Your goal —
Please transcribe exactly the lines from the first line of the records below through the line containing "ring pip: (111, 47)", including both, and omit all pictures.

Record excerpts —
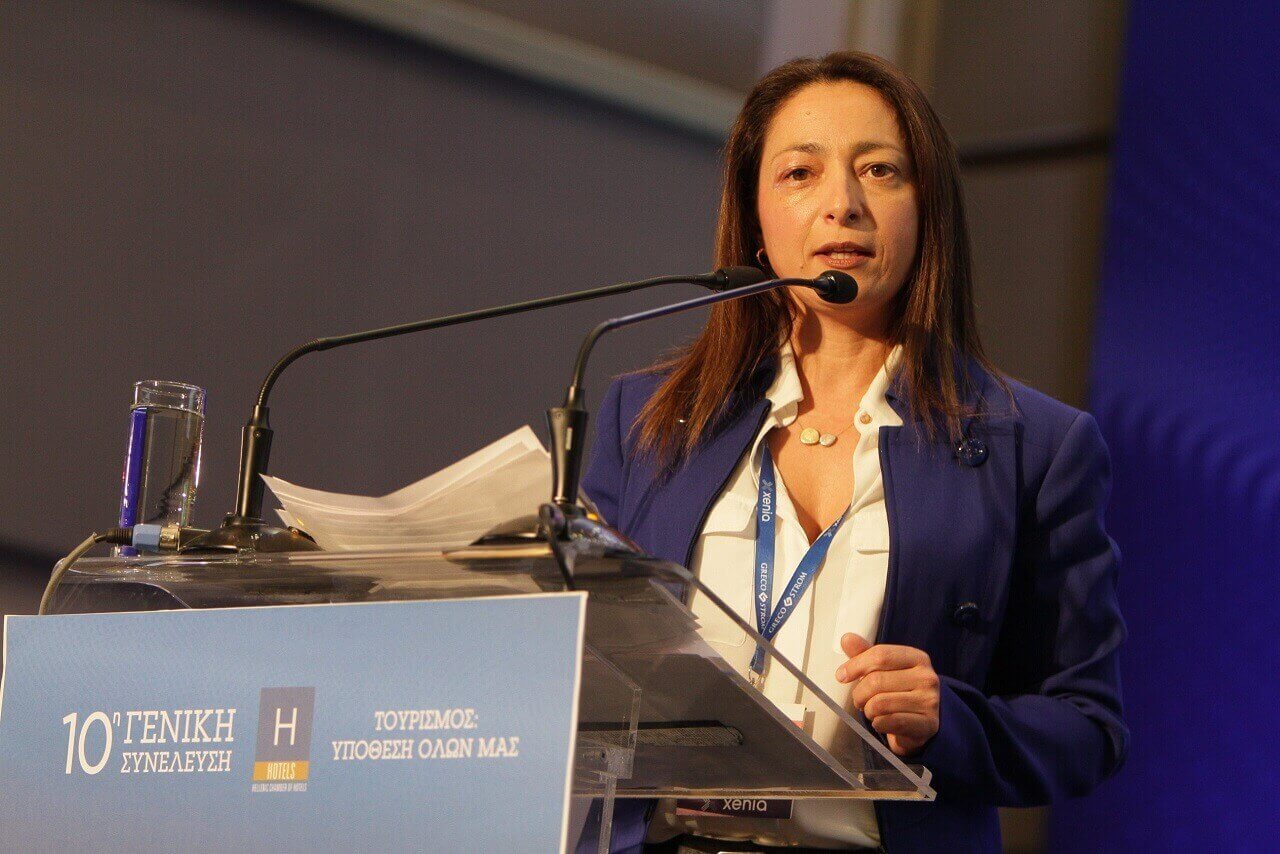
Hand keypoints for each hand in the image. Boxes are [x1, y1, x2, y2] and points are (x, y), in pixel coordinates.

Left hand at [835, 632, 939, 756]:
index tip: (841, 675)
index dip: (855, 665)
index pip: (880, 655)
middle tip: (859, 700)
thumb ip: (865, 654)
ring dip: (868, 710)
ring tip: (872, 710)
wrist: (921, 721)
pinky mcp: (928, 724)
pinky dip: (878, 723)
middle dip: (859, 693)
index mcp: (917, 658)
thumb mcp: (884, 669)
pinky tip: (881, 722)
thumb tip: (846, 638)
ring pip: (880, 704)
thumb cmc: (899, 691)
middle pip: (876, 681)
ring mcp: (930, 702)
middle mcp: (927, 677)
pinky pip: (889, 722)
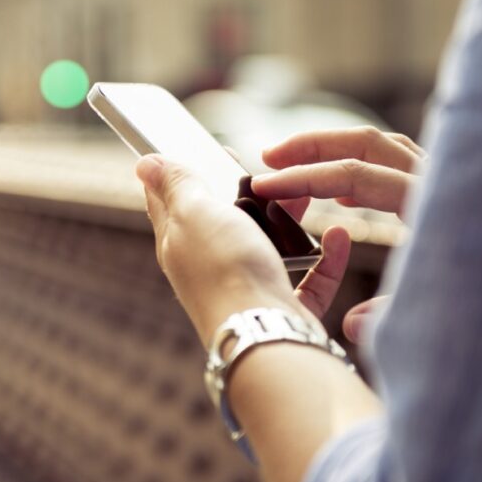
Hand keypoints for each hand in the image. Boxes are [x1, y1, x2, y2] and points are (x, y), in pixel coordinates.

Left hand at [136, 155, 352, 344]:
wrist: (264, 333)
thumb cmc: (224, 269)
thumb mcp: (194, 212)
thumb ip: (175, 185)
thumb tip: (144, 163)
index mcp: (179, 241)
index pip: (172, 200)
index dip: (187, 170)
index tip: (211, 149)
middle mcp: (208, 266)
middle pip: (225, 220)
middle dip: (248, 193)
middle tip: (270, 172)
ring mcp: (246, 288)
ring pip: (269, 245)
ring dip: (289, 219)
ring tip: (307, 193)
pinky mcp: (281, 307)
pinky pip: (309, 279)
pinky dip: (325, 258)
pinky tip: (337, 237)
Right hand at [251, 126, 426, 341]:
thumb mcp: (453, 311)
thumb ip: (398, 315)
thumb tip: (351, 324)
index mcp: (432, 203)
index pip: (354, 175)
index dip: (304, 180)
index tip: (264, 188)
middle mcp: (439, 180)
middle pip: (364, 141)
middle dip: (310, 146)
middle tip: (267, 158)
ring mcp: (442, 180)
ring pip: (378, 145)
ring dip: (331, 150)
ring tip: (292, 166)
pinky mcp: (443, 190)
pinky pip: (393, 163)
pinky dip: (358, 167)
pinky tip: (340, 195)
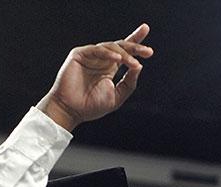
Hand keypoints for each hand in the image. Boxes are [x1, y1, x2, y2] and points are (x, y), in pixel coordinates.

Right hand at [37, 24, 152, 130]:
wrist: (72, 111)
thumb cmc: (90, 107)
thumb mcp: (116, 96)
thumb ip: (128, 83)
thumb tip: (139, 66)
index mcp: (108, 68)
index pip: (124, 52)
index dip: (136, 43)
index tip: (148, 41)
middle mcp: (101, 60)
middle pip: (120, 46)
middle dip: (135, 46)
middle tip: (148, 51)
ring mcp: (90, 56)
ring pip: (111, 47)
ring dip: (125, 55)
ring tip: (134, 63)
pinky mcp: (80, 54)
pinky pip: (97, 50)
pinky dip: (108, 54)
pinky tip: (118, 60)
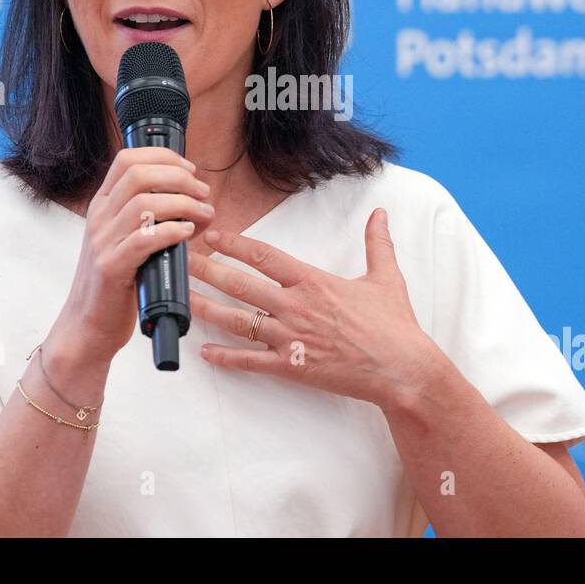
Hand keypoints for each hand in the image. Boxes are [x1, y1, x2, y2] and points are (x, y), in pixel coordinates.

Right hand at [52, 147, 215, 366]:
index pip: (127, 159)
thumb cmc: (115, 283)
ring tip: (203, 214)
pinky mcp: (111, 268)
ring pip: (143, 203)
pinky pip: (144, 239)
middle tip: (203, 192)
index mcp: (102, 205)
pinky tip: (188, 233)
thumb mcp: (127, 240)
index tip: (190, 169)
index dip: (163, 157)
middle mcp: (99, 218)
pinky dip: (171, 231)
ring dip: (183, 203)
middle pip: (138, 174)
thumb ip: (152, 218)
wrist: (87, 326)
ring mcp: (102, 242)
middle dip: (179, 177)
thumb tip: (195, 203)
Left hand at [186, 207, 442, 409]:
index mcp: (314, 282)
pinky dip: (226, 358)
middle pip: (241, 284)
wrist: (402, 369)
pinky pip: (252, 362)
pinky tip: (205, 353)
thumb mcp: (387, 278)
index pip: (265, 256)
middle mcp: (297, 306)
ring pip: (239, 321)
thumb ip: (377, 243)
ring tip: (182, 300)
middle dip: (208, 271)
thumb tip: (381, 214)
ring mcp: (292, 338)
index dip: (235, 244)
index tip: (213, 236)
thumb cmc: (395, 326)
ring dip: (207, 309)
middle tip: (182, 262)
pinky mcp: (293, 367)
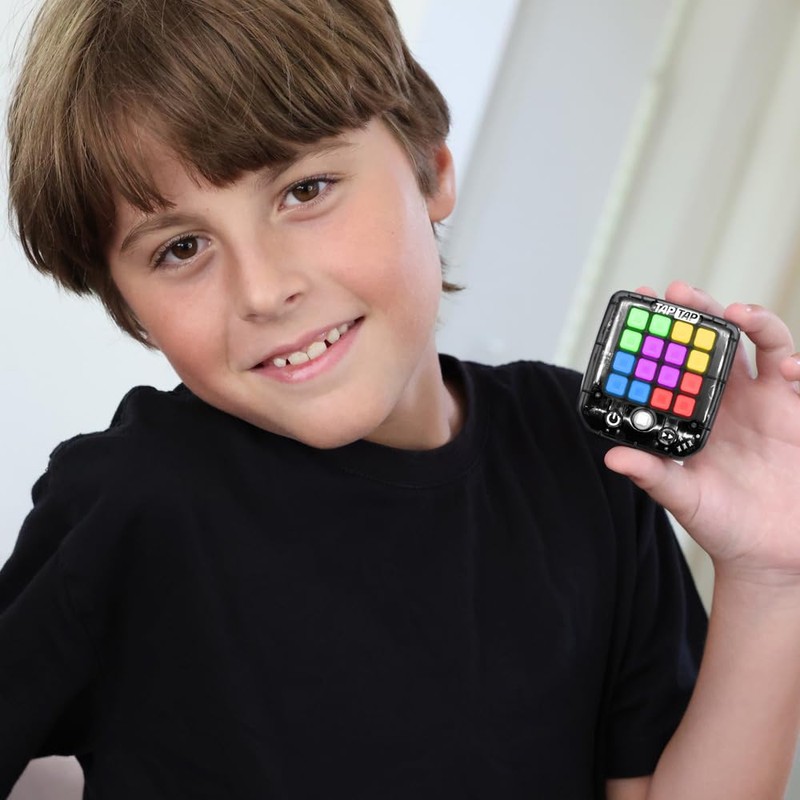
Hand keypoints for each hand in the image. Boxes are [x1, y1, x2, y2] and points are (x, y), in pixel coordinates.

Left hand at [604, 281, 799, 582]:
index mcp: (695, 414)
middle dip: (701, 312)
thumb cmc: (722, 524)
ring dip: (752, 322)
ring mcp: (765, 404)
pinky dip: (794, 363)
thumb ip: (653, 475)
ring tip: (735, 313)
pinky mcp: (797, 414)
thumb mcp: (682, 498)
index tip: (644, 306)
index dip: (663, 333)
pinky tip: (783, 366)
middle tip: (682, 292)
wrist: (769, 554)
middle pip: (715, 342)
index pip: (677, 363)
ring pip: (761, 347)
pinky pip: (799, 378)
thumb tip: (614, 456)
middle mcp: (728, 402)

Your response —
Hand keypoints for each hand in the image. Boxes are [x1, y1, x2, y2] and points are (x, y), in pixel coordinates.

Left hand at [835, 632, 939, 756]:
index tip: (841, 675)
index dip: (855, 665)
index pip: (880, 655)
middle tip: (859, 700)
thumb ip: (865, 654)
ring dip: (868, 710)
ring tip: (872, 710)
wrist: (921, 721)
pinky mcp: (928, 724)
pinky dip: (878, 723)
middle dip: (859, 693)
index mcp: (917, 658)
thumb mcp: (884, 669)
pinky tip: (881, 722)
thumb tip: (846, 638)
ring pip: (880, 704)
thumb cmc: (899, 691)
middle pip: (876, 681)
ring mcp: (930, 702)
middle mcp: (927, 677)
pinky pip: (889, 722)
Hand keypoints for each hand in the image. Boxes are [x1, y1, x2, y2] and points are (x, y), in pixel coordinates.

Left hand at [136, 155, 352, 344]:
wrist: (264, 333)
thumb cmc: (224, 269)
thumb mcp: (194, 212)
thumb ip: (175, 185)
thumb tip: (144, 163)
index mcp: (179, 241)
index pip: (172, 200)
index dip: (187, 170)
index tip: (211, 149)
middle mcp: (208, 266)
middle pip: (225, 220)
middle dip: (248, 193)
middle tip: (270, 172)
ring mcp: (246, 288)
ring pip: (269, 245)
ring dip: (289, 219)
ring tip: (307, 193)
pinky mcp: (281, 307)
pinky pip: (309, 279)
pinky dip: (325, 258)
pinky tip: (337, 237)
Right hand at [251, 126, 426, 341]:
thumb mcp: (453, 311)
thumb ip: (398, 315)
thumb tip: (351, 324)
index mcp: (432, 203)
index pip: (354, 175)
index dip: (304, 180)
index tip: (264, 188)
middle mcp: (439, 180)
middle pip: (364, 141)
middle dip: (310, 146)
middle tip: (267, 158)
ring mcp: (442, 180)
ring pip: (378, 145)
ring dip: (331, 150)
ring tip: (292, 166)
pinky mcp: (443, 190)
pinky pip: (393, 163)
pinky dip: (358, 167)
pinky tip: (340, 195)
Hand keypoints for each hand in the image. Boxes are [x1, y1, x2, y2] and points are (x, y), in pixel coordinates.

Right hand at [37, 24, 152, 130]:
wrist: (72, 111)
thumb cmc: (90, 107)
thumb mcp: (116, 96)
thumb ip: (128, 83)
thumb tip: (139, 66)
index mcp: (108, 68)
index pip: (124, 52)
index dip: (136, 43)
index tip: (148, 41)
middle mcp: (101, 60)
middle pip: (120, 46)
middle dip: (135, 46)
middle tip: (148, 51)
ring mcp: (90, 56)
ring pip: (111, 47)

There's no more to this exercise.